Da agosto anche l’Estonia consente ai dipendenti e ai liberi professionisti che possono svolgere da remoto il proprio lavoro di chiedere un visto ad hoc per vivere un anno nel paese. Per ottenerlo è necessario dimostrare di aver avuto un reddito di almeno 3.500 euro nei sei mesi precedenti. E in Europa è nato anche il primo villaggio per i nomadi digitali: sulla costa meridionale di Madeira, arcipelago portoghese nell’Oceano Atlantico, in febbraio ha preso il via il ‘Digital Nomads Madeira’. Il progetto è pensato per ospitare fino a 100 persone: chi arriva si impegna a supportare le attività locali e in cambio può usufruire di postazioni di lavoro e connessione internet gratuita dalle 8 alle 22 in una struttura messa a disposizione dall’amministrazione locale. La prima fase proseguirà fino al 30 giugno.

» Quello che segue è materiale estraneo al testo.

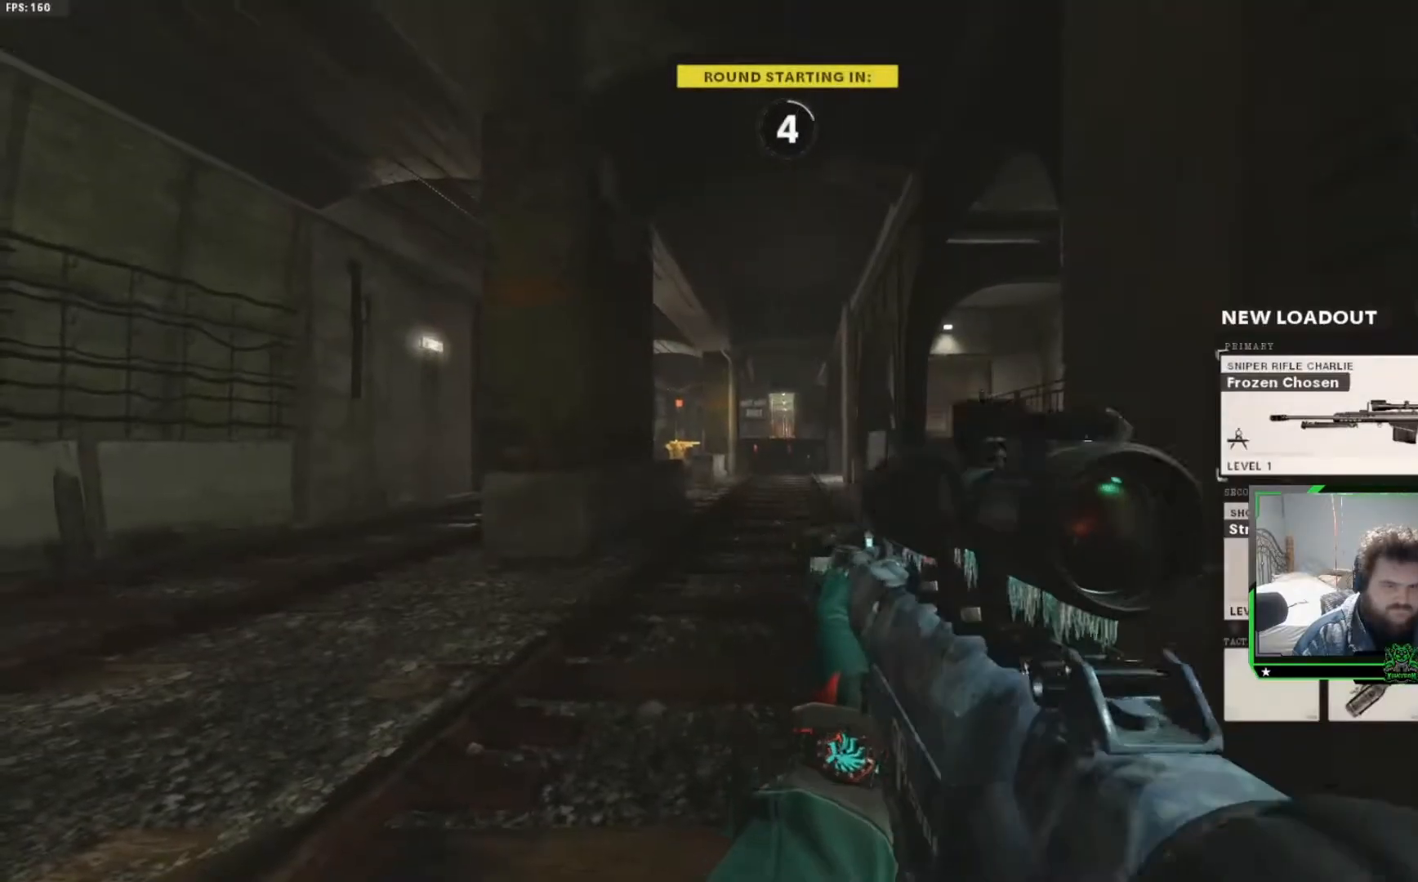
{"buttons": [], "left_stick": "center", "right_stick": "center", "events": []}
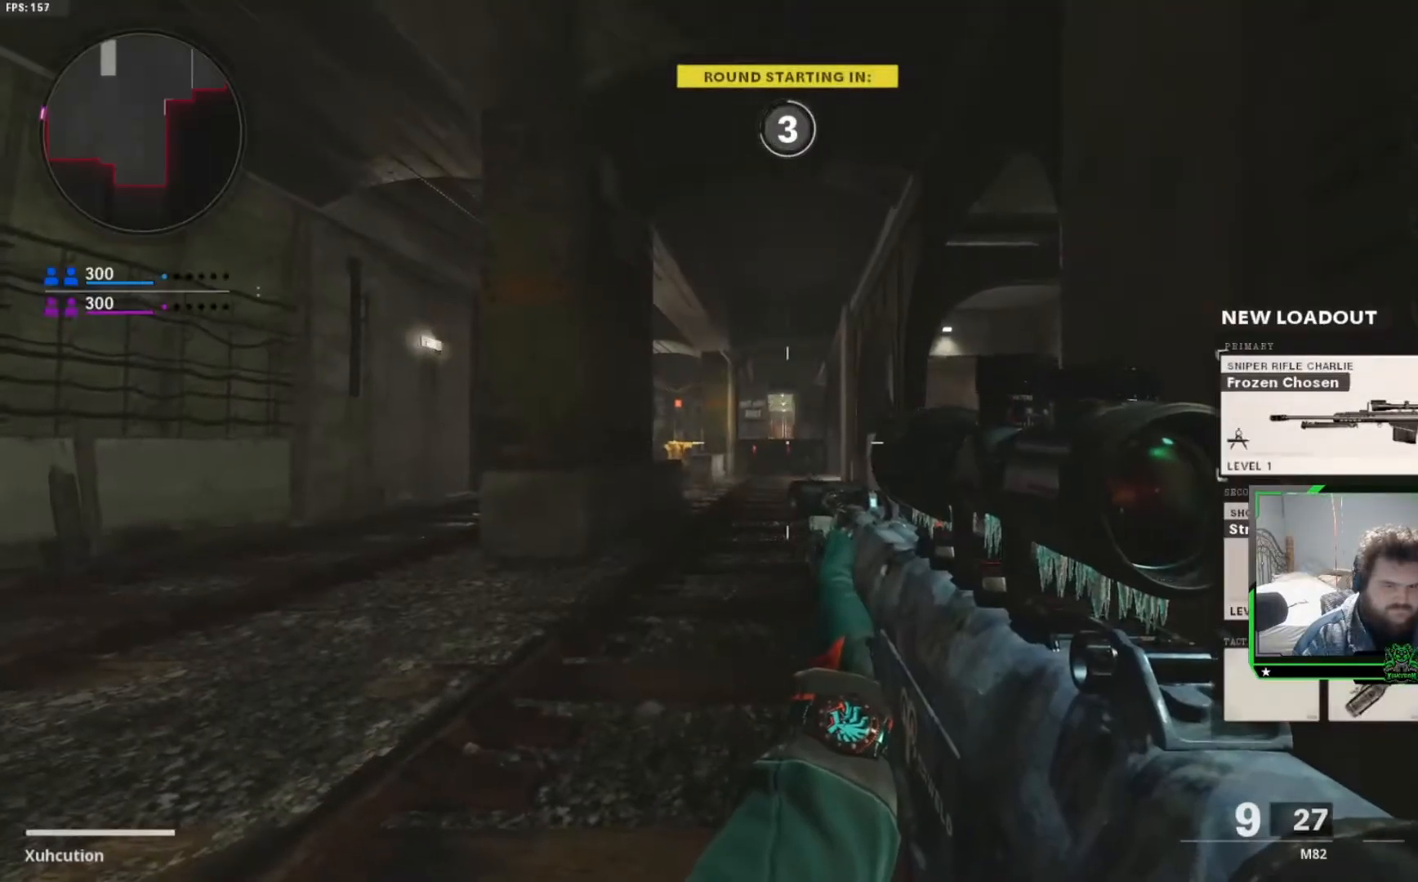
{"buttons": [], "left_stick": "up", "right_stick": "left", "events": [[334, "left_stick", "up"], [434, "right_stick", "left"]]}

Fuori dall’Europa una meta appetibile per i nomadi digitali di tutto il mondo è sicuramente Dubai: negli Emirati Arabi non esiste imposizione fiscale sui redditi delle persone fisiche. Da qualche mese è possibile fare richiesta per uno speciale visto che permette di rimanere nel paese per un anno e che offre accesso a linee telefoniche, servizi pubblici e scuole. Rimane il requisito dello stipendio, che deve essere di almeno 4.200 euro al mese. La Georgia punta invece sul basso costo della vita e sull’assenza di restrizioni anti Covid per attirare i lavoratori stranieri: dallo scorso agosto il visto consente di entrare nel paese e rimanerci per un anno anche a chi proviene da Stati considerati a rischio per la pandemia. Il governo si rivolge a dipendenti, freelance e imprenditori digitali che possono dimostrare un reddito di almeno 2mila dollari al mese.

Non mancano le iniziative di località turistiche esotiche. Barbados ha introdotto il ‘Barbados Welcome Stamp’ per “lavorare dal paradiso”, come ha detto il primo ministro Mia Amor Mottley. Il visto costa 1.700 euro e consente di rimanere un anno nella piccola isola dei Caraibi, ma per ottenerlo bisogna avere un reddito annuale di almeno 42mila euro. Costa solo 220 euro fare domanda per il programma lanciato in agosto dalle Bermuda, territorio d’oltremare britannico nell’Atlantico settentrionale: il ‘Work from Bermuda Certificate’ permette di vivere sull’isola come residenti per un anno ed è rivolto a lavoratori da remoto e studenti universitari. Le Mauritius hanno pensato a un visto che permette a turisti, pensionati e professionisti di rimanere nel paese per un anno, a condizione di potersi mantenere con una fonte di reddito esterna al paese. Con un ulteriore incentivo per i nomadi digitali: gli over 18 che arrivano sull’isola per lavorare da remoto possono ricevere gratuitamente il vaccino.